Records from a dataset
****
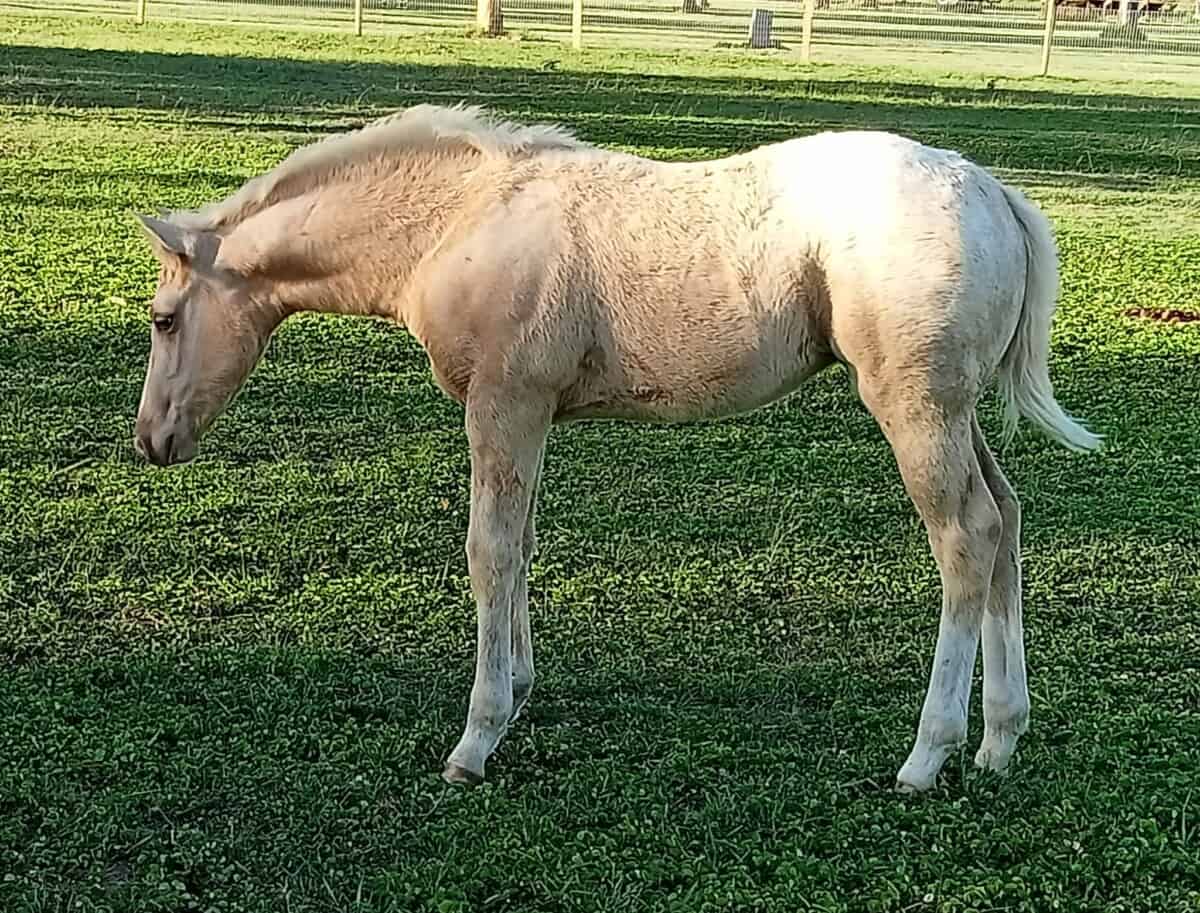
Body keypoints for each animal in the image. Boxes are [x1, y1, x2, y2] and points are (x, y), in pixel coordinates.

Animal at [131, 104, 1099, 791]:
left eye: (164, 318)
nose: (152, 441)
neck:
****
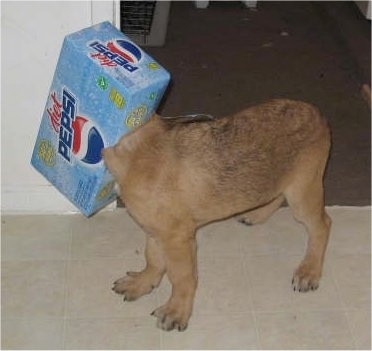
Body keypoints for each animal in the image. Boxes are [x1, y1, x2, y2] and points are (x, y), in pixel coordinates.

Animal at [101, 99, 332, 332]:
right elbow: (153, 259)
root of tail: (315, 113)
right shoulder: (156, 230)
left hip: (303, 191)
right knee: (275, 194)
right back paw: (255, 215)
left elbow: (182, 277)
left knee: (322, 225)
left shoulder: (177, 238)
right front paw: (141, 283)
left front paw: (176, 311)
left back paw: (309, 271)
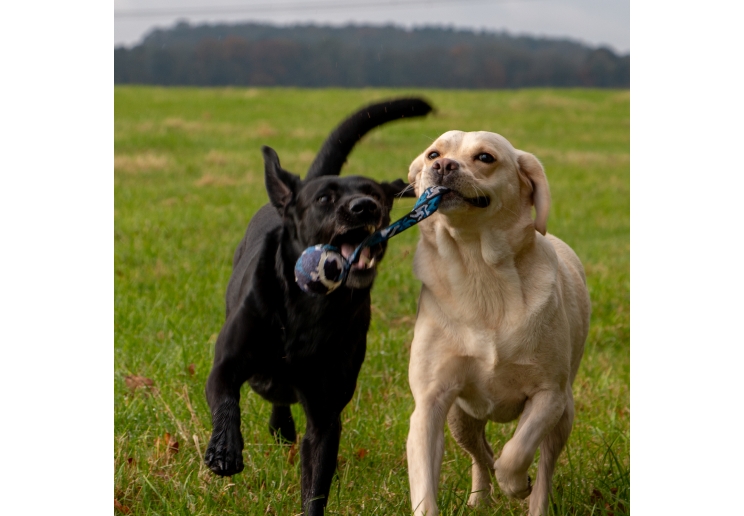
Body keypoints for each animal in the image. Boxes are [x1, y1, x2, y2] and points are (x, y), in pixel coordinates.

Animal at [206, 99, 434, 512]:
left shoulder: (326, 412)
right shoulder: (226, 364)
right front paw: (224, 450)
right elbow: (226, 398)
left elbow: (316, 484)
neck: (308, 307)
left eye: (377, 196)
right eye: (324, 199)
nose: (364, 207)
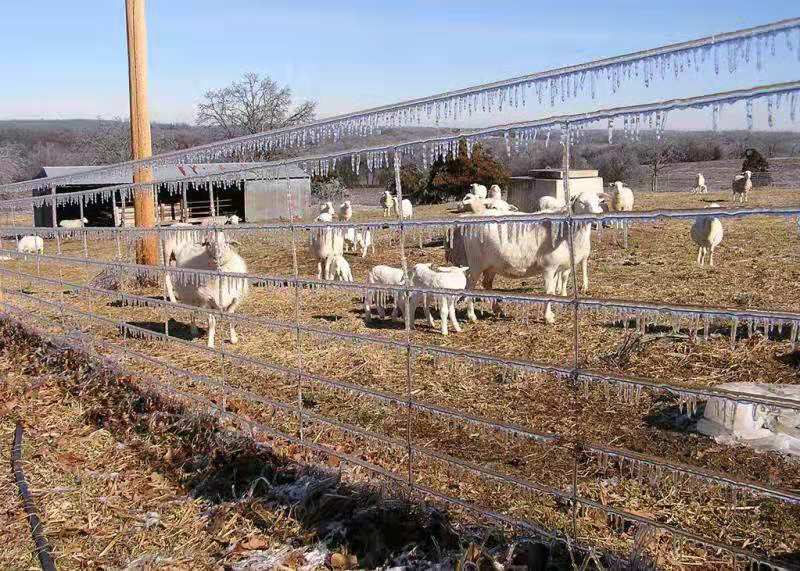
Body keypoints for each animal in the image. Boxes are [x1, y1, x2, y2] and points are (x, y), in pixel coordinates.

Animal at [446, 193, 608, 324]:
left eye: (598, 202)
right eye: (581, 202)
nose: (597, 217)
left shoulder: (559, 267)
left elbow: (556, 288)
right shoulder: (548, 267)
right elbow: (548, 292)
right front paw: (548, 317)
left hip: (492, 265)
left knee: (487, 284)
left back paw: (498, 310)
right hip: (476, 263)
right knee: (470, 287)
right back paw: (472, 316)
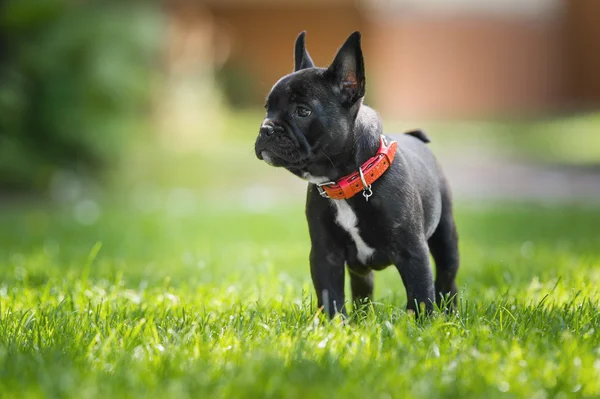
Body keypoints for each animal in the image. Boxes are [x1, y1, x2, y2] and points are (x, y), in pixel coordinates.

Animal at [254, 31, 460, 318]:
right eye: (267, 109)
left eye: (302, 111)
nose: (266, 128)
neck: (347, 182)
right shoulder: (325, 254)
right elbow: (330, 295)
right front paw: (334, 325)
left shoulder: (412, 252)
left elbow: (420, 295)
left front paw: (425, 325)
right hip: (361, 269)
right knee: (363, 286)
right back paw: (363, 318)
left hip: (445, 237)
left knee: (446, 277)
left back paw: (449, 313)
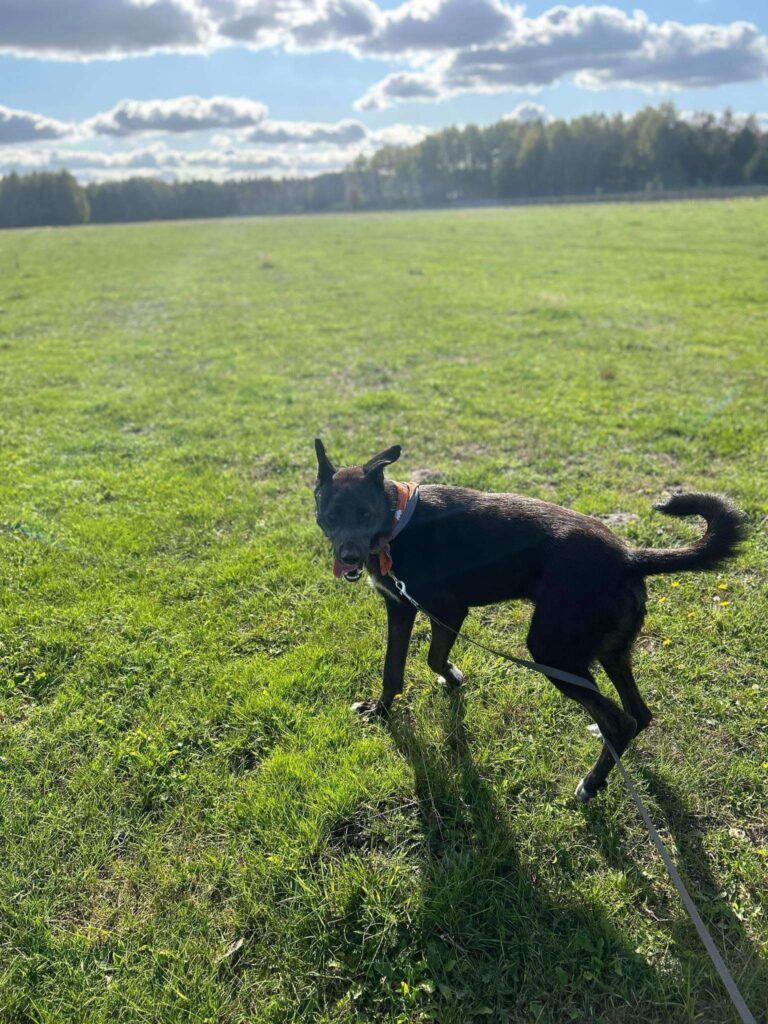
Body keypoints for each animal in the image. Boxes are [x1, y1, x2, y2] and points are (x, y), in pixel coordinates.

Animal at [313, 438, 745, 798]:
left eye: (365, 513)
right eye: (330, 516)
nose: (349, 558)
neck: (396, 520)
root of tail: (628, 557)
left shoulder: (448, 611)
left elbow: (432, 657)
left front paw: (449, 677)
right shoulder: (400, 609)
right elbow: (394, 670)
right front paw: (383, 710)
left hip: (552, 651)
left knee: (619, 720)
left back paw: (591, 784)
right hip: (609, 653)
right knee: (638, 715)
****
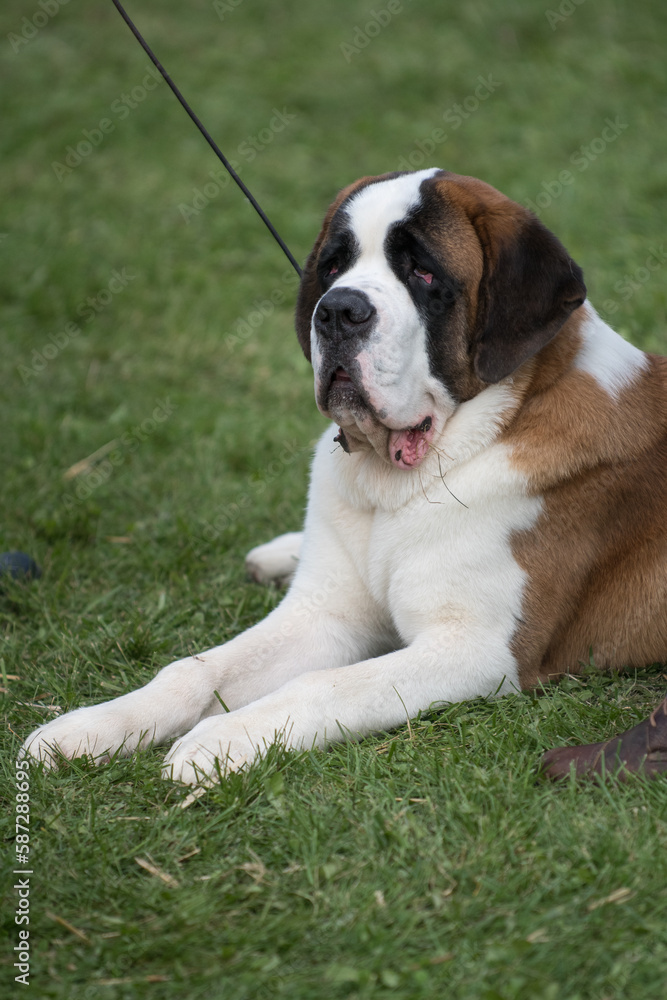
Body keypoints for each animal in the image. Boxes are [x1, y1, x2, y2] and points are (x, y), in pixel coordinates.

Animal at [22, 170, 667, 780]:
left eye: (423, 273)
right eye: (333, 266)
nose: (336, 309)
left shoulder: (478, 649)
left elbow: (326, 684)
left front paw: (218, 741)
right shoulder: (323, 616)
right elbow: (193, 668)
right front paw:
****
Set the pictures aside and retype exactly the lines above from the line with "right elbow: (153, 259)" to the line with "right knee: (638, 715)", both included, adding no others.

right elbow: (153, 259)
root of tail: (315, 113)
right shoulder: (156, 230)
left hip: (303, 191)
right knee: (275, 194)
right back paw: (255, 215)
left elbow: (182, 277)
left knee: (322, 225)
left shoulder: (177, 238)
right front paw: (141, 283)
left front paw: (176, 311)
left back paw: (309, 271)
Body keypoints for each animal in the image. Boxes are [x1, y1, x2, y2] and points are (x, y), in pixel coordinates.

Animal at [206, 99, 434, 512]:
left shoulder: (326, 412)
right shoulder: (226, 364)
right front paw: (224, 450)
right elbow: (226, 398)
left elbow: (316, 484)
neck: (308, 307)
left eye: (377, 196)
right eye: (324, 199)
nose: (364, 207)
Body keypoints for each animal in the image. Boxes are [x1, y1, x2, y2] and points are (x, y), in pixel coordinates.

Animal at [446, 193, 608, 324]:
left eye: (598, 202)
right eye: (581, 202)
nose: (597, 217)
left shoulder: (559, 267)
left elbow: (556, 288)
right shoulder: (548, 267)
right elbow: (548, 292)
right front paw: (548, 317)
left hip: (492, 265)
left knee: (487, 284)
left back paw: (498, 310)
right hip: (476, 263)
right knee: (470, 287)
right back paw: (472, 316)
Body keypoints for each animal in the image. Boxes are [x1, y1, x2, y2] and points are (x, y), in pixel coordinates.

Animal at [254, 31, 460, 318]:
right eye: (267, 109)
left eye: (302, 111)
nose: (266, 128)
neck: (347, 182)
right shoulder: (325, 254)
right elbow: (330, 295)
right front paw: (334, 325)
left shoulder: (412, 252)
left elbow: (420, 295)
left front paw: (425, 325)
right hip: (361, 269)
right knee: (363, 286)
right back paw: (363, 318)
left hip: (445, 237)
left knee: (446, 277)
left back paw: (449, 313)
Body keypoints for each animal in the image. Boxes are [x1, y1, x2, y2] and points are (x, y), in pixel coordinates.

Animal at [313, 438, 745, 798]:
left eye: (365, 513)
right eye: (330, 516)
nose: (349, 558)
neck: (396, 520)
root of tail: (628, 557)
left shoulder: (448, 611)
left elbow: (432, 657)
left front paw: (449, 677)
right shoulder: (400, 609)
right elbow: (394, 670)
right front paw: (383, 710)
left hip: (552, 651)
left knee: (619, 720)
left back paw: (591, 784)
right hip: (609, 653)
right knee: (638, 715)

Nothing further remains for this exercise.